Data Engineering I
Syllabus, Master's level, 1TD069
- Education cycle
- Second cycle
- Main field(s) of study and in-depth level
- Computational Science A1N, Computer Science A1N, Data Science A1N, Technology A1N
- Grading system
- Fail (U), Pass (3), Pass with credit (4), Pass with distinction (5)
- Finalised by
- The Faculty Board of Science and Technology, 17 October 2022
- Responsible department
- Department of Information Technology
120 credits in science/engineering including 80 credits in computer science and mathematics, of which at least 20 credits in computer science and 30 credits in mathematics. Computer science is to include at least 10 credits programming and Database Design I. Mathematics is to include linear algebra and probability and statistics. Proficiency in English equivalent to the Swedish upper secondary course English 6.

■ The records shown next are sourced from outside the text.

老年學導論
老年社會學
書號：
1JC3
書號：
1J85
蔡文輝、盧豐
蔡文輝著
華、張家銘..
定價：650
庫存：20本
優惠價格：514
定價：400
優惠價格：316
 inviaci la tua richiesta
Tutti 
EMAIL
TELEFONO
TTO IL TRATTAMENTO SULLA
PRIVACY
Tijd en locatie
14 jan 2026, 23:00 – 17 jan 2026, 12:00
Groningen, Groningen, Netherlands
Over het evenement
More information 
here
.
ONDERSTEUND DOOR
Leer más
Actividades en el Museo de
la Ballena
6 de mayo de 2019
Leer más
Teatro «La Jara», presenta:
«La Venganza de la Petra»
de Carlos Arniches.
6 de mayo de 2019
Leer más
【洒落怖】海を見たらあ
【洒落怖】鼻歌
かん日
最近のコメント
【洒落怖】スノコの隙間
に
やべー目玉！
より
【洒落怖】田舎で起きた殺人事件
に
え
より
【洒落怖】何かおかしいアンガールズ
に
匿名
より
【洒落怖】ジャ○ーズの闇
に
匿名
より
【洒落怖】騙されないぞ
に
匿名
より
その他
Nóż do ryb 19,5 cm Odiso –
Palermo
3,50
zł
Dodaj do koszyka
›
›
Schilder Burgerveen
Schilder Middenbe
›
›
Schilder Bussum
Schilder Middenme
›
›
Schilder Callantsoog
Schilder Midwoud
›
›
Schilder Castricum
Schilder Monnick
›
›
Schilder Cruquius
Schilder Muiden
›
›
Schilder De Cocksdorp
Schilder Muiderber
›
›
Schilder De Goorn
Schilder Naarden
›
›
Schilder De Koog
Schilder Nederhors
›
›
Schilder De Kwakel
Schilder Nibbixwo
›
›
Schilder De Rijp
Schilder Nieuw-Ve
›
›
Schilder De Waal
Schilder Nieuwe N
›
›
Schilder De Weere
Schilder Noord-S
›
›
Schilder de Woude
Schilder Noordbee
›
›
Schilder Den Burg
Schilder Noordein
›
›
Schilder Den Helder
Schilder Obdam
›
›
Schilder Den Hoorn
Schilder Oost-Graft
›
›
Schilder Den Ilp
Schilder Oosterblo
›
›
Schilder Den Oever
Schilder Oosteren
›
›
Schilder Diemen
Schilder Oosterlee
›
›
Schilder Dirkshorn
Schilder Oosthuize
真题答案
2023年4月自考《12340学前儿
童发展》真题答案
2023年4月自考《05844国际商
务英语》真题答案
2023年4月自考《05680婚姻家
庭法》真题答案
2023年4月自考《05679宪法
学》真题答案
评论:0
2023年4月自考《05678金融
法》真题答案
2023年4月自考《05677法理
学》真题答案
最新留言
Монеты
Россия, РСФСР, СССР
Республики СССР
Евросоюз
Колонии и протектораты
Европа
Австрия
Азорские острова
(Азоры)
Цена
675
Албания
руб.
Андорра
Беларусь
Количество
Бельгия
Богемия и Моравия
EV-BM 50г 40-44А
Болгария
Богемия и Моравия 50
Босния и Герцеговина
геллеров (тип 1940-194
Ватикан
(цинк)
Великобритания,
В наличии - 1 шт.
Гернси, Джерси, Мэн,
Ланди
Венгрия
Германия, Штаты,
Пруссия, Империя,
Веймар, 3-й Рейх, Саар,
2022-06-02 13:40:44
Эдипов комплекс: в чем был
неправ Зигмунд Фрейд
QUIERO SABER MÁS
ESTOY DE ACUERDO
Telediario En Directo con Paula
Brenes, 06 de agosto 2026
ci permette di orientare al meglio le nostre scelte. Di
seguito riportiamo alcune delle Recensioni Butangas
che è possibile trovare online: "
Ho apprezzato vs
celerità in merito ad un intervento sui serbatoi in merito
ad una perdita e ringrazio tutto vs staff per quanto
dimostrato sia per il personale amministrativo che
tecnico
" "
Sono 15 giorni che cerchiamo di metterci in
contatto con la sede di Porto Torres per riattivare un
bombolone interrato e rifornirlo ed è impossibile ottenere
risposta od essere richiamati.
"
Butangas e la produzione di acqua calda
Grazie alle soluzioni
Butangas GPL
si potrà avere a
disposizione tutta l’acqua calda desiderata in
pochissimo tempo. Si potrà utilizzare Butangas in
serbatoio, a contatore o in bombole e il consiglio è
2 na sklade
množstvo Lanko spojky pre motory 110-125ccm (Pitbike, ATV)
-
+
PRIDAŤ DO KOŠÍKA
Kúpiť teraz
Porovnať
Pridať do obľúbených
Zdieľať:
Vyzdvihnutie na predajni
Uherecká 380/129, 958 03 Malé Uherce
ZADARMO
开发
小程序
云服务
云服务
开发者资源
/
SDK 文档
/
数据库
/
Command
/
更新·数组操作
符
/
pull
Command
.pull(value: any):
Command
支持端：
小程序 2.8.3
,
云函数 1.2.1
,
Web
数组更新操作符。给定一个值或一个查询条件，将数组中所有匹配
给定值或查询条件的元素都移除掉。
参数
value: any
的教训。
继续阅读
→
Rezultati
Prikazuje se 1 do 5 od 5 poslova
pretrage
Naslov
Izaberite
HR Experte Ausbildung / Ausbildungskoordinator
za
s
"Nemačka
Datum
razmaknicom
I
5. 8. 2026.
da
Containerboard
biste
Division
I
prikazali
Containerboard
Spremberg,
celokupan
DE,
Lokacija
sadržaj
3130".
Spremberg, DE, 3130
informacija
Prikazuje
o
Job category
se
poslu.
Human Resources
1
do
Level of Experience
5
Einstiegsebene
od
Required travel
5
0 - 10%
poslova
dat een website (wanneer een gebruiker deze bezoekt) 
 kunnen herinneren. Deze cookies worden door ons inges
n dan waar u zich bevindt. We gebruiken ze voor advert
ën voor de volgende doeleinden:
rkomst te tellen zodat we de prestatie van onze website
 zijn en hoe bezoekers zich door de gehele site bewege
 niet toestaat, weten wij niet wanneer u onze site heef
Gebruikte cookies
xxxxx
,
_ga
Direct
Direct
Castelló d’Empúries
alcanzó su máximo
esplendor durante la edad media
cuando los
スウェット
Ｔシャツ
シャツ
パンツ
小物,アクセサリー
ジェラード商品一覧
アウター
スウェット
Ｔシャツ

On completion of the course the student shall be able to:
- Use public and private cloud infrastructure;
- Discuss key concepts in cloud computing such as Infrastructure as a Service (IaaS), Platform as a service (PaaS) och Software as a Service (SaaS);
- Apply cloud security best practices in solutions;
- Use modern systems for handling massive datasets;
- Analyze properties of data-intensive applications and based on this suggest suitable strategies and architectures to meet application needs;
- Implement software based on analysis as in the previous point and using technology presented in the course;
- Use container technology for automated deployment and continuous integration;
- Critically analyse, discuss and present solutions and implementations in writing and orally.
The course is an application-oriented introduction to cloud computing and data engineering. Basic concepts in cloud computing, such as virtualization, service layers, and basic security. Practical use of cloud infrastructure. Different storage management solutions and their advantages and disadvantages, including cloud-based dynamic allocation of volumes, object storage, distributed file systems and SQL and NoSQL databases. Design and development of batch analysis pipelines for large datasets. The MapReduce programming model and applications based on frameworks such as Apache Hadoop and Apache Spark. Evaluation and analysis of scalability, including concepts such as horizontal and vertical scaling, and strong and weak scaling. Deployment strategies using container technologies and an introduction to continuous integration and deployment.
Lectures and seminars, guest lectures and laboratory work. Participants work both in groups and individually.
Oral and written presentation on assignments. Written report on software project. Active participation in seminars.
If there are special reasons for doing so, an examiner may make an exception from the method of assessment indicated and allow a student to be assessed by another method. An example of special reasons might be a certificate regarding special pedagogical support from the disability coordinator of the university.